Nadezhda Dorofeeva, pediatrician, member of the pedagogical association:
Taking care of children is not an easy job
The child always needs a mother. Especially when it comes to a very young child who needs the love and attention of the person closest to him almost constantly. Therefore, for mothers who are still on maternity leave, I would advise first of all to focus on taking care of the child. In order for the baby to feel the constant presence of the mother, I recommend talking to him about every action. For example: "Now we will put on a vest, and then we will eat" You need to talk to a child from the first days of his life.
The calm voice of the mother calms the baby best. And we must not forget that caring, raising children is not an easy job, these are often sleepless nights near the cradle, this is a state of heightened attention to how the baby grows, develops, how much and how he eats, sleeps. Frankly, it's hard for me to imagine a woman who could combine any other work with conscientious care of a small child. Of course, family situations can be different.
And one should not forget about the future. Over time, the mother herself will understand, again intuitively, when she can gradually entrust the care of the child - first for a few minutes, then hours - to dads and grandmothers. Then, for example, while the baby is sleeping, you can do some additional activity. But again, only if the woman feels the strength in herself and does not need rest.
As for the idea of entrusting communication with the child to an online nanny, it seems dubious to me. Whatever courses a person graduates from, he will still communicate with your child remotely.
Just imagine: mom went to another room to make a business call, work with documents. And the child at that time was left alone in front of the computer monitor. And if, God forbid, he falls from the chair?
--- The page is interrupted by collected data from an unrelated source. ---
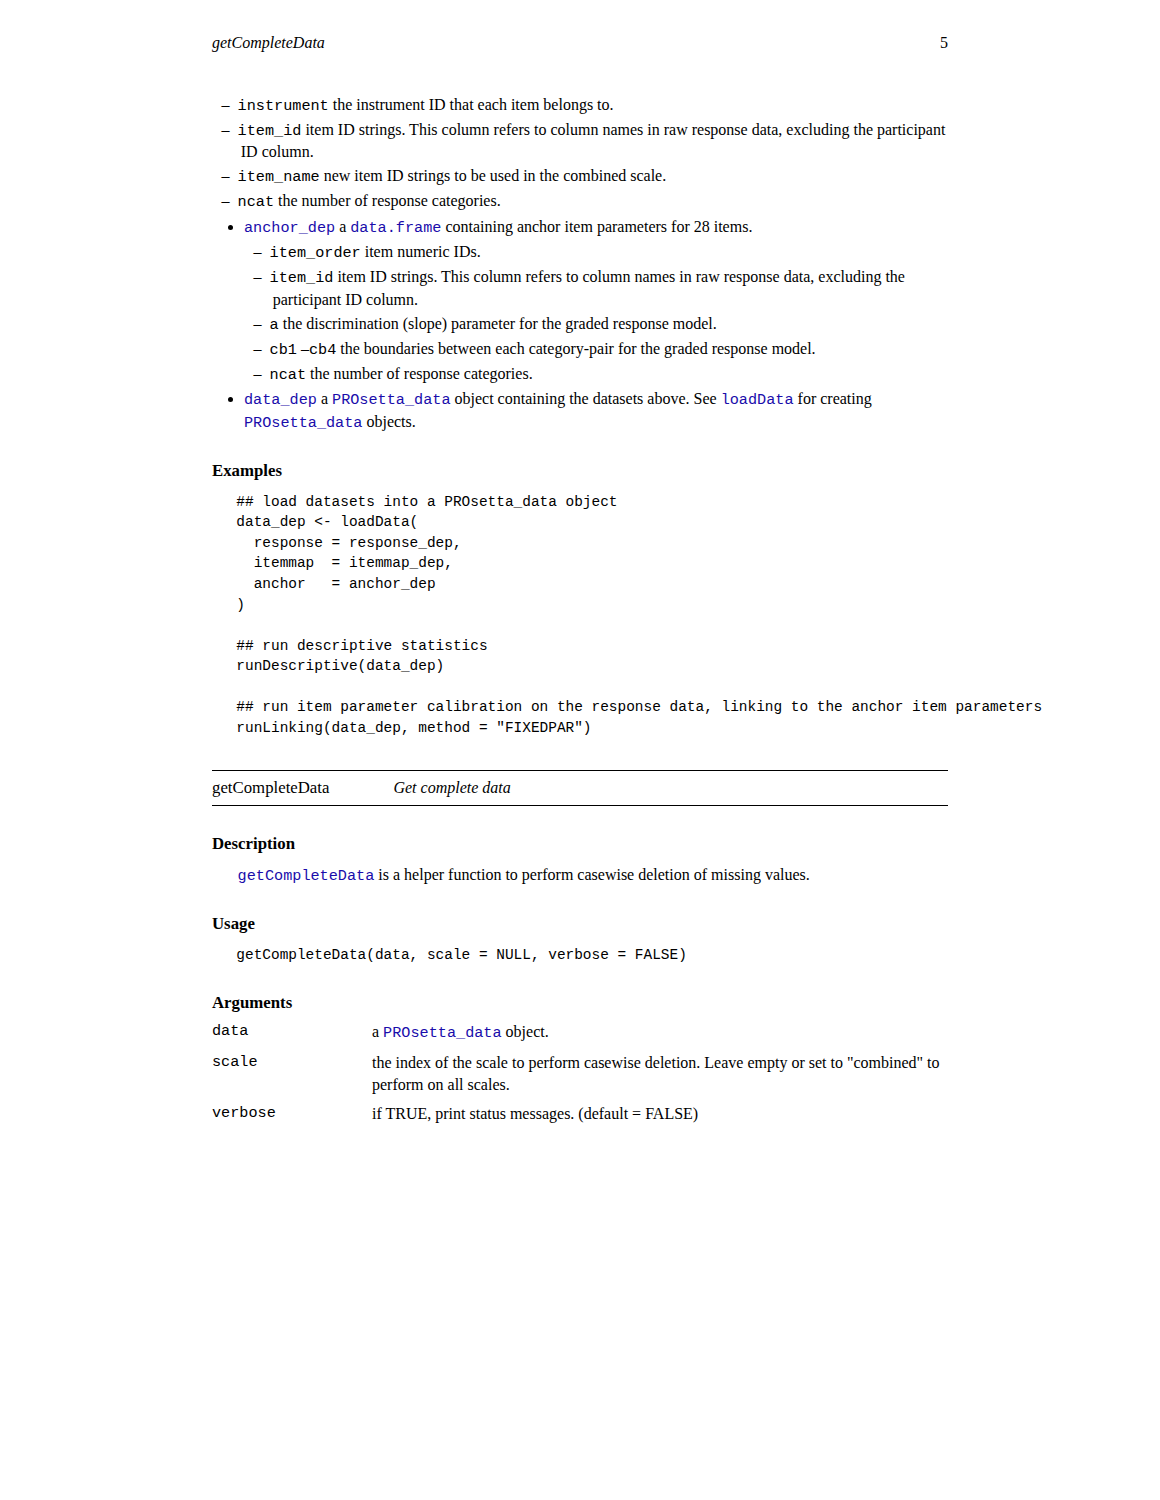getCompleteData 5
instrument the instrument ID that each item belongs to.
item_id item ID strings. This column refers to column names in raw response data, excluding the participant ID column.
item_name new item ID strings to be used in the combined scale.
ncat the number of response categories.
anchor_dep a data.frame containing anchor item parameters for 28 items.
item_order item numeric IDs.
item_id item ID strings. This column refers to column names in raw response data, excluding the participant ID column.
a the discrimination (slope) parameter for the graded response model.
cb1 –cb4 the boundaries between each category-pair for the graded response model.
ncat the number of response categories.
data_dep a PROsetta_data object containing the datasets above. See loadData for creating PROsetta_data objects.
Examples
## load datasets into a PROsetta_data object
data_dep <- loadData(
  response = response_dep,
  itemmap  = itemmap_dep,
  anchor   = anchor_dep
)

## run descriptive statistics
runDescriptive(data_dep)

## run item parameter calibration on the response data, linking to the anchor item parameters
runLinking(data_dep, method = "FIXEDPAR")
getCompleteData Get complete data
Description
getCompleteData is a helper function to perform casewise deletion of missing values.
Usage
getCompleteData(data, scale = NULL, verbose = FALSE)
Arguments
data
a PROsetta_data object.
scale
the index of the scale to perform casewise deletion. Leave empty or set to "combined" to perform on all scales.
verbose
if TRUE, print status messages. (default = FALSE)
Or simply does not want to communicate with "someone else's aunt"? This means that mom will still have to control the process. Of course, for older children, already schoolchildren, such a model may be possible. But also with a proviso: if the mother is one hundred percent sure that communication gives the child pleasure, does not excite him. For a short time or in an emergency, perhaps, an online nanny can be a lifesaver. But in general, the intervention of an outsider, with whom the child has only eye contact, is unlikely to be beneficial.